Data entries
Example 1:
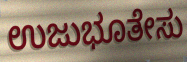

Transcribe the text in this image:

ಉಜುಭೂತೇಸು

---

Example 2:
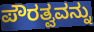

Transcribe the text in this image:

ಪೌರತ್ವವನ್ನು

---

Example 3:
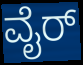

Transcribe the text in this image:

ವೈರ್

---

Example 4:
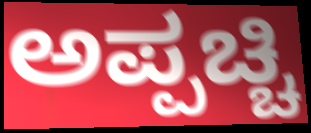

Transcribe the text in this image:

ಅಪ್ಪಚ್ಚಿ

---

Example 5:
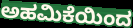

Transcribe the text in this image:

ಅಹಮಿಕೆಯಿಂದ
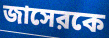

▶ [WHAT IS REQUIRED]:
Arrange the lines above as a numbered list, dropping the blank lines and leaving out the pictures.

▶ [SOLUTION TO THE EXERCISE]:
1. Example 1:
2. Transcribe the text in this image:
3. ಉಜುಭೂತೇಸು
4. ---
5. Example 2:
6. Transcribe the text in this image:
7. ಪೌರತ್ವವನ್ನು
8. ---
9. Example 3:
10. Transcribe the text in this image:
11. ವೈರ್
12. ---
13. Example 4:
14. Transcribe the text in this image:
15. ಅಪ್ಪಚ್ಚಿ
16. ---
17. Example 5:
18. Transcribe the text in this image:
19. ಅಹಮಿಕೆಯಿಂದ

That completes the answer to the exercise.